Le soir même, une pièce de théâtre de marionnettes était jouée dans le village voisin. La troupe, qui parcourrait les mers du sud, se retrouvait ici chaque année pour y présenter sa nouvelle création. Toujours consensuels, leurs spectacles dépeignaient dans ses grandes lignes le monde tel qu’il nous apparaît aujourd’hui, en veillant toutefois à ne jamais froisser un gouvernement mondial qu’ils tenaient apparemment en haute estime. Sans doute entrevoyaient-ils là une possibilité d’étendre leur réputation par-delà les océans en s’attirant les faveurs des hauts fonctionnaires de l'état. Hormis Kaïna, l'aînée des filles Morgus qui n'en loupait pas une, la famille n'appréciait que modérément ce type de représentations et n'avait jamais assisté à aucune d'entre elles. Cependant, tous avaient convenu qu'il serait de bon goût de changer les idées d'Heïon après cette journée riche en émotions. Les marionnettes se déplaçaient avec une agilité fascinante. Le garçon, touché par la grâce de tous ces personnages de bois ne pouvait s'empêcher de vibrer avec eux. Au-delà de cette démonstration d'habileté, la pièce nous décrivait, d'un point de vu toujours négatif et discriminatoire, la relation des hommes-poissons avec le reste du monde, leur dangerosité et les bienfaits de la traque gouvernementale. On y voyait ainsi évoluer tout un équipage pirate d’hommes-poissons qui finissait par se faire capturer par la marine après une longue chasse, le tout dans une apothéose musicale grandiloquente. En somme, rien de très réjouissant pour le garçon. Mais curieusement, il en sortit guilleret, le sourire aux lèvres, puis se tourna vers moi pour me lancer une phrase que je n’oublierais jamais :
« Hey Archi...on dirait que le pouvoir donne des droits qui engendrent bien des désastres hein...c'est décidé, je serais marionnettiste...je dirais la vérité, qu'elle soit bonne ou mauvaise à entendre...s'il te plaît, deviens ma voix...libres, nous montrerons au monde entier qu’il n’est pas de droits ni de paix sans le plus indiscutable des devoirs.

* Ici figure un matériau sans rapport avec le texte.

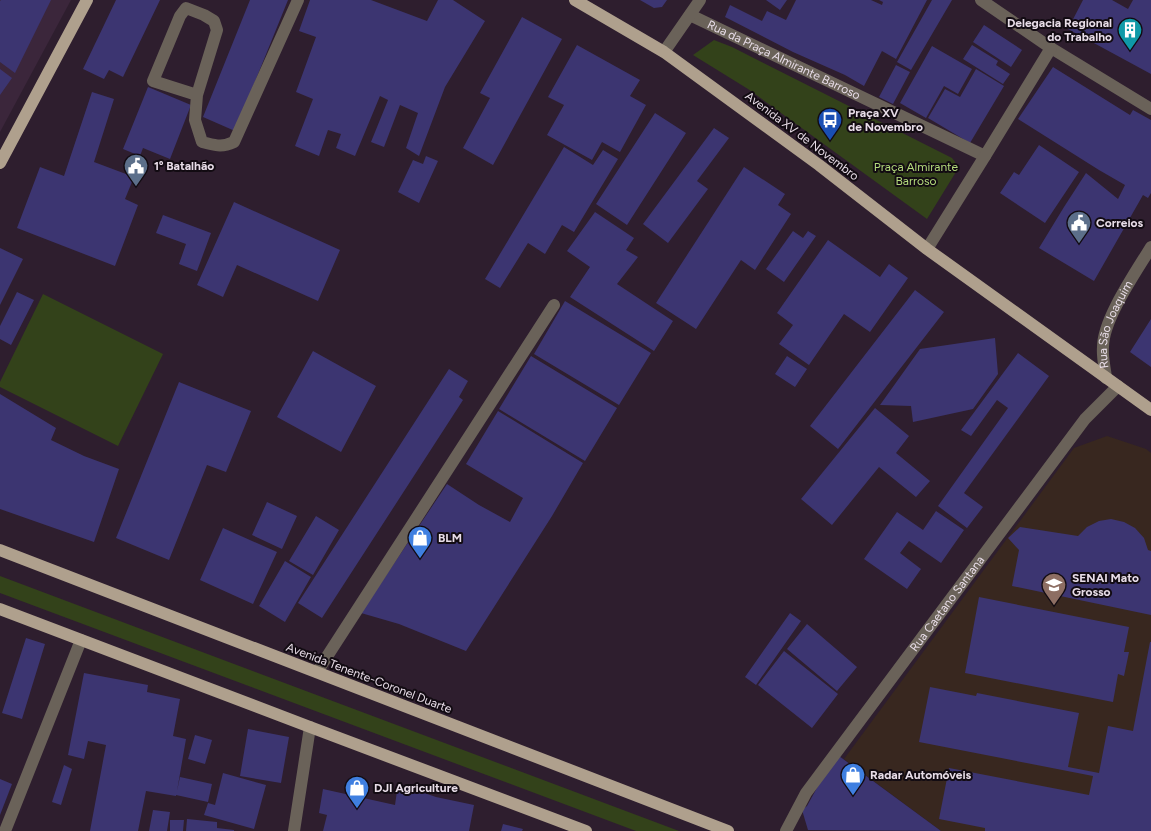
<svg xmlns="http://www.w3.org/2000/svg" width="1151" height="831" font-family="Figtree,sans-serif">
<rect width="100%" height="100%" fill="#2e1e2e"/>
<path fill="#3b263b" d="M0 0H71L0 132Z"/>
<path fill="#38271f" d="M1107 436 1146 449 1151 453V831H941L844 759 1074 448Z"/>
<path fill="#33421a" d="M714 40 732 47 952 158 959 167 927 219 748 89 693 55Z
M43 294 163 354 118 446 0 387V382Z
M0 576 679 831H636L0 593Z"/>
<path fill="#3c3571" d="M1 0H51L15 73 0 62V1Z
M116 0H160L123 77 109 70 104 79 83 69Z
M250 0H288L235 131 203 117Z
M310 0H371L427 21 438 0H453L485 21 445 87 419 156 406 148 418 113 400 105 384 147 371 142 388 100 380 96 355 156 336 148 341 134 328 130 319 156 295 146 313 99 296 92 316 37 299 31Z
M640 0H667L662 7 654 8Z
M766 0H787L780 10Z
M796 0H871L882 5 883 2 879 0H927L896 59 882 51 864 86 845 75 793 52 725 17 730 5 762 21 767 11 786 20Z
M932 0H952L911 70 897 62Z
M1083 0H1112L1128 9 1133 0H1151V74L1068 29Z
M522 17 562 39 493 165 463 148 490 98 480 93Z
M984 25 1022 50 1011 67 973 42Z
M577 45 640 80 630 96 646 105 620 152 602 142 592 160 547 135 564 105 548 97Z
M972 45 998 61 996 65 1010 74 1003 84 963 59Z
M932 46 972 69 958 94 944 86 926 118 900 103Z
M896 65 910 72 893 104 879 97Z
M1053 67 1130 115 1133 110 1151 120V193L1148 198 1143 195 1094 281 1039 248 1064 207 1086 173 1118 199 1125 185 1099 170 1018 119Z
M0 69 12 78 0 95Z
M976 69 1004 86 970 143 928 118 945 89 960 97Z
M148 87 191 105 170 159 143 148 140 156 123 149Z
M92 92 114 99 94 162 134 177 125 199 138 205 115 266 17 228 40 167 64 176Z
M655 113 686 133 627 225 596 204Z
M714 128 729 138 697 181 708 189 668 243 643 224Z
M1039 145 1079 172 1045 223 1000 193 1014 172 1019 175Z
M564 147 593 165 603 150 618 159 574 232 562 225 545 254 528 243 500 288 485 279Z
M426 156 438 161 419 203 398 192 413 160 423 164Z
M744 167 785 194 778 205 791 214 755 270 741 260 696 329 656 303Z
M234 202 340 250 318 301 237 265 223 297 197 285Z
M595 212 634 238 626 250 638 257 617 284 673 321 654 351 570 297 590 267 567 251Z
M163 215 211 233 197 271 179 264 186 244 156 233Z
M793 231 803 238 808 231 816 236 784 282 766 269Z
M828 240 880 277 889 264 908 278 870 332 844 314 809 365 779 344 793 325 777 313Z
M0 248 23 259 0 305Z
M915 290 944 312 838 449 810 426Z
M17 292 34 300 11 345 0 339V326Z
M565 301 651 353 619 405 534 354Z
M1151 319V367L1130 352Z
M995 338 998 374 973 409 913 422 911 406 880 405 920 349Z
M313 351 376 386 341 452 277 417Z
M1018 353 1049 376 964 493 983 507 967 528 938 506 1008 408 997 400 971 436 961 430Z
M531 356 617 408 585 461 499 409Z
M787 356 807 369 795 387 775 374Z
M449 369 468 381 459 397 463 400 322 618 298 603Z
M179 382 251 411 226 472 207 465 169 560 116 538Z
M0 394 56 428 51 440 84 456 119 469 94 542 0 509Z
M875 408 909 436 896 453 930 481 916 497 879 467 832 525 801 499Z
M498 411 583 463 552 516 466 651 399 624 361 613 447 484 479 505 510 522 523 498 466 464Z
M267 502 297 516 282 549 252 535Z
M936 511 964 530 941 563 909 541 900 553 921 569 907 589 864 559 897 512 923 530Z
M316 516 339 530 313 575 289 561Z
M1111 519 1124 522 1135 528 1144 538 1148 550 1151 551V615L1012 586 1019 550 1008 538 1020 527 1078 536 1087 527 1099 521Z
M223 528 277 552 253 604 200 580Z
M285 561 311 577 285 622 259 606Z
M979 597 1129 627 1124 652H1129L1124 676 1118 674 1113 702 965 673Z
M790 613 801 621 756 685 745 677Z
M807 624 857 667 837 691 787 649Z
M26 638 45 644 22 719 2 713Z
M1150 642H1151V831H985V828L939 819 949 768 1089 795 1093 776 919 742 930 687 976 696 977 693 1079 713 1068 767 1099 773 1108 726 1133 731Z
M784 651 838 694 812 728 758 685Z
M84 673 148 685 147 692 180 699 173 736 186 739 177 791 180 777 212 784 208 802 176 795V796L146 791 138 831H90L106 745 88 741 84 759 68 755Z
M248 729 289 737 281 783 240 776Z
M195 735 212 740 205 764 188 759Z
M839 756 941 831 808 830 802 810 807 806 818 786Z
M64 765 72 769 61 805 52 802Z
M223 773 266 785 254 829 204 815 208 803 215 805Z
M0 779 12 784 0 815Z
M398 784 436 797 474 805 469 831H323L327 815 319 813 323 789 395 805Z
M153 810 170 812 167 831H149Z
M187 819 217 822V828L234 830V831H186Z
M170 820H184L183 831H170Z
M503 824 523 829 522 831H501Z"/>
<g fill="none" stroke-linecap="round" stroke-linejoin="round">
<path stroke="#6a6259" stroke-width="12" d="M197 95 153 81 180 16 186 8 204 15 214 21 217 30 197 95 195 120 202 142C215 145 221 148 234 142L298 0
M5 831 81 640"/>
<g stroke="#6a6259" stroke-width="12">
<path d="M981 0 1051 48 1151 109"/>
<path id="s1" d="M690 15 985 156"/>
<path d="M664 52 700 0"/>
<path d="M927 249 985 156 1051 48"/>
<path id="s2" d="M1106 378C1105 368 1102 357 1103 347 1103 319 1136 272 1151 247"/>
<path d="M317 672 554 305"/>
<path d="M294 831 310 727"/>
<path id="s3" d="M786 831 806 793 1085 419 1118 386"/>
</g>
<path stroke="#afa08d" stroke-width="12" d="M575 0 664 52 819 165 927 249 1151 410
M0 163 87 0
M0 550 728 831
M0 609 310 727 586 831"/>
</g>
<defs>
<symbol id="building-pin" viewBox="-11 -11 22 30"><path d="M0 17L-7.5 6A9.5 9.5 0 1 1 7.5 6Z" fill="#0f9aa8" stroke="#120b12"/><path d="M-4-6H4V6H1V3H-1V6H-4ZM-2.5-4.3h1.7v1.8h-1.7ZM.8-4.3h1.7v1.8H.8ZM-2.5-1h1.7V.8h-1.7ZM.8-1h1.7V.8H.8Z" fill="#fff"/></symbol>
<symbol id="bus-pin" viewBox="-11 -11 22 30"><path d="M0 17L-7.5 6A9.5 9.5 0 1 1 7.5 6Z" fill="#1a4fb4" stroke="#120b12"/><path d="M-5-6H5V4H4V6H2V4H-2V6H-4V4H-5ZM-3.5-4V0h7V-4ZM-3.5 1.2v1.5H-2V1.2ZM2 1.2v1.5H3.5V1.2Z" fill="#fff"/></symbol>
<symbol id="civic-pin" viewBox="-11 -11 22 30"><path d="M0 17L-7.5 6A9.5 9.5 0 1 1 7.5 6Z" fill="#5c6f8a" stroke="#120b12"/><path d="M-.6-6.5H3V-4.5H.6V-3L4-1V1h2V6H-6V1h2V-1L-.6-3ZM-1.2 2.5V6h2.4V2.5Z" fill="#fff"/></symbol>
<symbol id="shop-pin" viewBox="-11 -11 22 30"><path d="M0 17L-7.5 6A9.5 9.5 0 1 1 7.5 6Z" fill="#3f7fe0" stroke="#120b12"/><path d="M-5-2.5h2.3a2.7 3.5 0 0 1 5.4 0H5L5.5 6h-11ZM-1.5-2.5h3a1.5 2.3 0 0 0-3 0Z" fill="#fff"/></symbol>
<symbol id="university-pin" viewBox="-11 -11 22 30"><path d="M0 17L-7.5 6A9.5 9.5 0 1 1 7.5 6Z" fill="#8d6e63" stroke="#120b12"/><path d="M0-5L7-2L0 1L-7-2ZM-4 1L0 2.5L4 1V4Q0 6-4 4Z" fill="#fff"/></symbol>
</defs>
<g fill-rule="evenodd">
<use href="#building-pin" x="1116" y="16" width="28" height="38"/>
<use href="#bus-pin" x="816" y="106" width="28" height="38"/>
<use href="#civic-pin" x="122" y="152" width="28" height="38"/>
<use href="#civic-pin" x="1065" y="209" width="28" height="38"/>
<use href="#shop-pin" x="406" y="524" width="28" height="38"/>
<use href="#university-pin" x="1040" y="571" width="28" height="38"/>
<use href="#shop-pin" x="839" y="761" width="28" height="38"/>
<use href="#shop-pin" x="343" y="774" width="28" height="38"/>
</g>
<g text-anchor="middle" dominant-baseline="central" stroke-width="4" stroke-linejoin="round" paint-order="stroke">
<g font-size="12" font-weight="bold" fill="#e8dde8" stroke="#120b12" text-anchor="start">
<text x="1112" y="23" text-anchor="end">Delegacia Regional<tspan x="1112" dy="14">do Trabalho</tspan></text>
<text x="848" y="113">Praça XV<tspan x="848" dy="14">de Novembro</tspan></text>
<text x="154" y="166">1º Batalhão</text>
<text x="1096" y="223">Correios</text>
<text x="438" y="538">BLM</text>
<text x="1072" y="578">SENAI Mato<tspan x="1072" dy="14">Grosso</tspan></text>
<text x="870" y="775">Radar Automóveis</text>
<text x="374" y="788">DJI Agriculture</text>
</g>
<g font-size="12" fill="#e8dde8" stroke="#120b12">
<text stroke="none"><textPath href="#s1" startOffset="104">Rua da Praça Almirante Barroso</textPath></text>
<text transform="translate(802 136) rotate(37)">Avenida XV de Novembro</text>
<text stroke="none"><textPath href="#s2" startOffset="56">Rua São Joaquim</textPath></text>
<text stroke="none"><textPath href="#s3" startOffset="279">Rua Caetano Santana</textPath></text>
<text transform="translate(369 678) rotate(21)">Avenida Tenente-Coronel Duarte</text>
</g>
<g font-size="12" fill="#b4db7c" stroke="#120b12">
<text x="916" y="167">Praça Almirante<tspan x="916" dy="14">Barroso</tspan></text>
</g>
</g>
</svg>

Celui de vivre ensemble !».
Ce jour-là, Heïon avait douze ans.
D’une journée morose Ne gardons que le bon Et demain si on l’ose Partageons l’ambition.
Le jeune homme mit à profit les six années suivantes pour apprendre sans relâche, maîtriser puis approfondir son art, en y ajoutant le mystère des masques et le son de l'accordéon qui l'accompagnent dans toutes ses créations. Quant à moi, je suis devenu son conteur. Comme il me l'avait demandé, je lui prête ma voix, tout en lui chatouillant les orteils mal récurés.
Il est maintenant temps pour nous de quitter notre île pour enfin débuter notre voyage, nos rêves en baluchon. Non Maïna, ne pleure pas, tu sais bien qu'il ne pourra pas te rendre ces larmes. Il est également temps pour moi de vous saluer. Mais pas d'inquiétude, l'histoire ne fait que commencer.
En tous points nos sourires Surpasserons leurs armes Vous qui souffrez le pire Venez sécher vos larmes.